*Exercise description*. Each line in the records below that has the word "ello" should be copied.

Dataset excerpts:

○ ○ ○ ○ ○

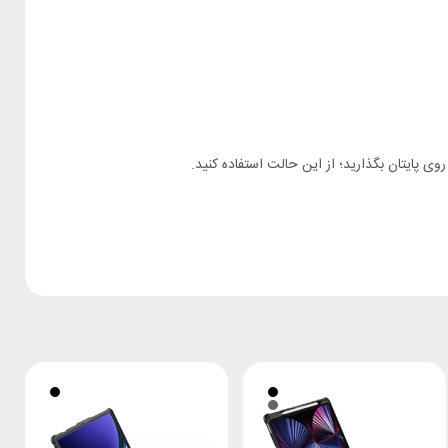
 روی پایتان بگذارید؛ از این حالت استفاده کنید.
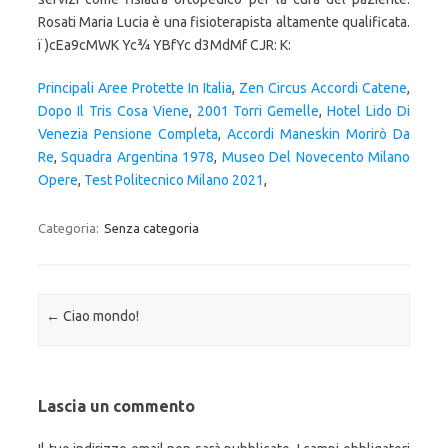
Rosati Maria Lucia è una fisioterapista altamente qualificata.
ï )cEa9cMWK Yc¾ YBfYc d3MdMf CJR: K:
Principali Aree Protette In Italia
,
Zen Circus Accordi Catene
,
Dopo Il Tris Cosa Viene
,
2001 Torri Gemelle
,
Hotel Lido Di
Venezia Pensione Completa
,
Accordi Maneskin Morirò Da
Re
,
Squadra Argentina 1978
,
Museo Del Novecento Milano
Opere
,
Test Politecnico Milano 2021
,
Categoria:
Senza categoria
Navigazione articolo
←
Ciao mondo!
Lascia un commento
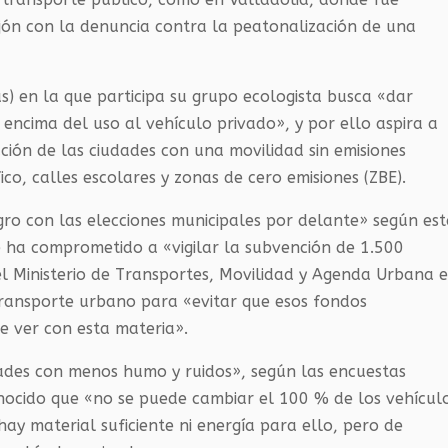
ijón con la denuncia contra la peatonalización de una
s) en la que participa su grupo ecologista busca «dar
 encima del uso al vehículo privado», y por ello aspira a
ción de las ciudades con una movilidad sin emisiones
ico, calles escolares y zonas de cero emisiones (ZBE).
gro con las elecciones municipales por delante» según es
 ha comprometido a «vigilar la subvención de 1.500
l Ministerio de Transportes, Movilidad y Agenda Urbana 
 transporte urbano para «evitar que esos fondos
e ver con esta materia».
des con menos humo y ruidos», según las encuestas
onocido que «no se puede cambiar el 100 % de los vehícul
hay material suficiente ni energía para ello, pero de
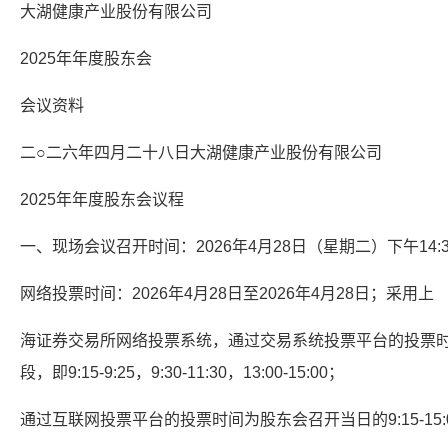
大湖健康产业股份有限公司
2025年年度股东会
会议资料
二○二六年四月二十八日大湖健康产业股份有限公司
2025年年度股东会议程
一、现场会议召开时间：2026年4月28日（星期二）下午14:
网络投票时间：2026年4月28日至2026年4月28日；采用上
海证券交易所网络投票系统，通过交易系统投票平台的投票
段，即9:15-9:25，9:30-11:30，13:00-15:00；
通过互联网投票平台的投票时间为股东会召开当日的9:15-15:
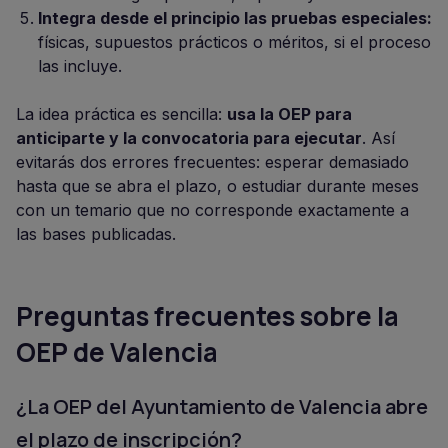
Integra desde el principio las pruebas especiales:
físicas, supuestos prácticos o méritos, si el proceso
las incluye.
La idea práctica es sencilla:
usa la OEP para
anticiparte y la convocatoria para ejecutar
. Así
evitarás dos errores frecuentes: esperar demasiado
hasta que se abra el plazo, o estudiar durante meses
con un temario que no corresponde exactamente a
las bases publicadas.
Preguntas frecuentes sobre la
OEP de Valencia
¿La OEP del Ayuntamiento de Valencia abre
el plazo de inscripción?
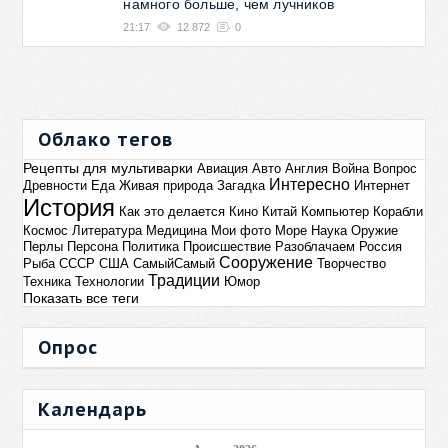
намного больше, чем лучников
21:17
12 872
0
Облако тегов
Рецепты для мультиварки
Авиация
Авто
Англия
Война
Вопрос
Интересно
Древности
Еда
Живая природа
Загадка
Интернет
История
Как это делается
Кино
Китай
Компьютер
Корабли
Космос
Литература
Медицина
Мои фото
Море
Наука
Оружие
Перлы
Персона
Политика
Происшествие
Разоблачаем
Россия
Сооружение
Рыба
СССР
США
СамыйСамый
Творчество
Традиции
Техника
Технологии
Юмор
Показать все теги
Опрос
Календарь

○ ○ ○ ○ ○

*Result of the task*.
 encima del uso al vehículo privado», y por ello aspira a
hay material suficiente ni energía para ello, pero de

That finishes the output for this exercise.